Why you’d shard: the real triggers

Don’t add cells for fun — each one is more databases and queues to operate. The triggers that actually justify it:

RabbitMQ saturation. Above a few hundred computes, a single RabbitMQ cluster becomes the cloud’s heartbeat and its weakest link. Per-cell queues isolate the blast radius — one cell’s queue storm doesn’t take down the others.
Nova DB contention. The nova database under thousands of instances gets hot. Sharding spreads the load.
Failure isolation. A cell is a blast-radius boundary. Lose a cell’s database and you lose that cell, not the cloud.

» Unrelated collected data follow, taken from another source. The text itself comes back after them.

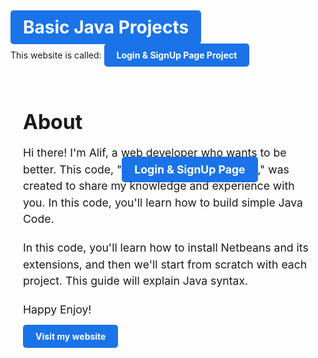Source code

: # <a href="" style="background-color: #1a73e8; color: white; font-weight: bold; padding: 10px 20px; border-radius: 5px; text-decoration: none;">Basic Java Projects</a>

This website is called: <a href="" style="background-color: #1a73e8; color: white; font-weight: bold; padding: 10px 20px; border-radius: 5px; text-decoration: none;">Login & SignUp Page Project</a>

<div style="max-width: 600px; margin: 0 auto; padding: 20px;">
  <h1 style="font-size: 2rem; font-weight: bold; margin-bottom: 10px;">About</h1>
  <p style="font-size: 1.1rem; line-height: 1.5; margin-bottom: 20px;">Hi there! I'm Alif, a web developer who wants to be better. This code, "<a href="" style="background-color: #1a73e8; color: white; font-weight: bold; padding: 10px 20px; border-radius: 5px; text-decoration: none;">Login & SignUp Page</a>," was created to share my knowledge and experience with you. In this code, you'll learn how to build simple Java Code.</p>
  <p style="font-size: 1.1rem; line-height: 1.5; margin-bottom: 20px;">In this code, you'll learn how to install Netbeans and its extensions, and then we'll start from scratch with each project. This guide will explain Java syntax.</p>
  <p style="font-size: 1.1rem; line-height: 1.5; margin-bottom: 20px;">Happy Enjoy!</p>
  <a href="https://alfdhiw.github.io/MyPortofolio/"  style="background-color: #1a73e8; color: white; font-weight: bold; padding: 10px 20px; border-radius: 5px; text-decoration: none;">Visit my website</a>
</div>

That isolation property is, honestly, the reason I’d reach for cells even before raw scale forces it on a large cloud.

The operational gotchas

Running multi-cell surfaces real edges:

Cross-cell operations are limited. Cross-cell live migration and resize exist but are newer and fussier than same-cell. Design placement so instances rarely need to cross cells.
Listing instances fans out. A global openstack server list queries every cell. With many cells and nova-api doing the fan-out, this gets slow. Filter by project/cell where you can.
cell0 fills with failed builds. Periodically archive it. A bloated cell0 makes API queries crawl.
Up-calls. Computes in a cell generally shouldn’t need to reach the API database. Features that require “up-calls” (some affinity, some quota checks) behave differently across cells — read the release notes for your version.

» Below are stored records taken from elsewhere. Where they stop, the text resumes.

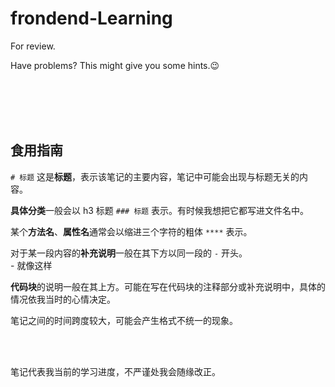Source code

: # frondend-Learning

For review.

Have problems? This might give you some hints.😉

</br>

</br>

</br>

</br>

## 食用指南

`# 标题` 这是**标题**，表示该笔记的主要内容，笔记中可能会出现与标题无关的内容。

**具体分类**一般会以 h3 标题 `### 标题` 表示。有时候我想把它都写进文件名中。

某个**方法名**、**属性名**通常会以缩进三个字符的粗体 `****` 表示。

对于某一段内容的**补充说明**一般在其下方以同一段的 `-` 开头。  
 \- 就像这样

**代码块**的说明一般在其上方。可能在写在代码块的注释部分或补充说明中，具体的情况依我当时的心情决定。

笔记之间的时间跨度较大，可能会产生格式不统一的现象。

</br>

</br>

笔记代表我当前的学习进度，不严谨处我会随缘改正。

I keep an AI prompt that takes nova-manage cell_v2 list_cells output plus a scheduler log snippet and tells me whether a “no valid host” failure is a discovery gap, a cell mapping issue, or genuine capacity — it separates those three faster than I can grep. A few of these are in our prompt library.

My scaling roadmap

How I think about the journey:

< 200 computes: one cell, don’t overthink it. Tune RabbitMQ and the Nova DB first.
200–500: start planning cell2; get your deployment tooling cell-aware before you need it.
500+: multiple cells, per-cell queues and databases, automated discover_hosts, and cell-as-failure-domain baked into your placement strategy.

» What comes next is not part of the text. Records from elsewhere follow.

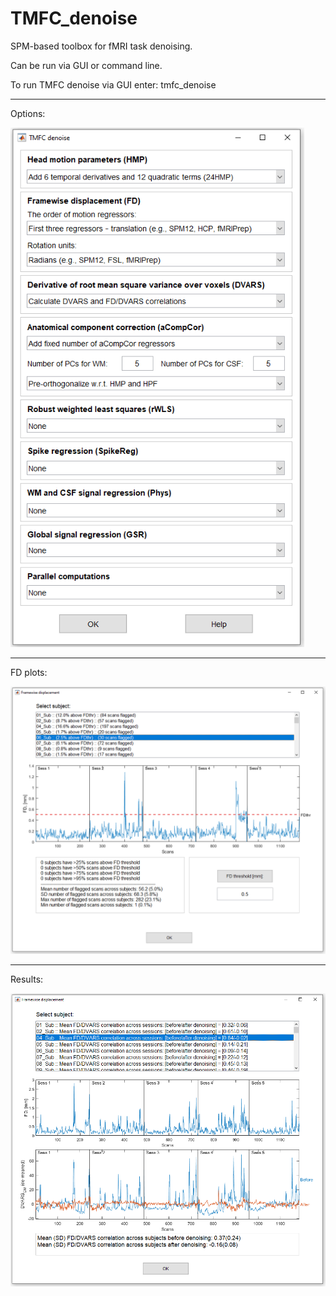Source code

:# TMFC_denoise
SPM-based toolbox for fMRI task denoising. 

Can be run via GUI or command line.

To run TMFC denoise via GUI enter: tmfc_denoise

----------------------------------------------
Options:

<img src = "denoising/options.PNG" width = 470>

----------------------------------------------
FD plots:

<img src = "denoising/FD_example.PNG" width = 700>

----------------------------------------------
Results:

<img src = "denoising/results_example.png" width = 700>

Crossing from one cell to two is the hard step because your deployment automation has to learn the topology. Do it while you have headroom, not in a capacity crisis.

Where to go next

Cells v2 is how Nova scales to the thousands of nodes the big public clouds run. The architecture is clean — global API, sharded cell databases and queues — but the operations require discipline: always discover new hosts, archive cell0, and design to keep instances inside their cell. Plan the second cell before scale forces it. For the RabbitMQ tuning and Placement service that underpin a multi-cell cloud, see the OpenStack category.

Multi-cell topology changes are high-impact. Validate cell creation and host discovery in a staging cloud before sharding production Nova.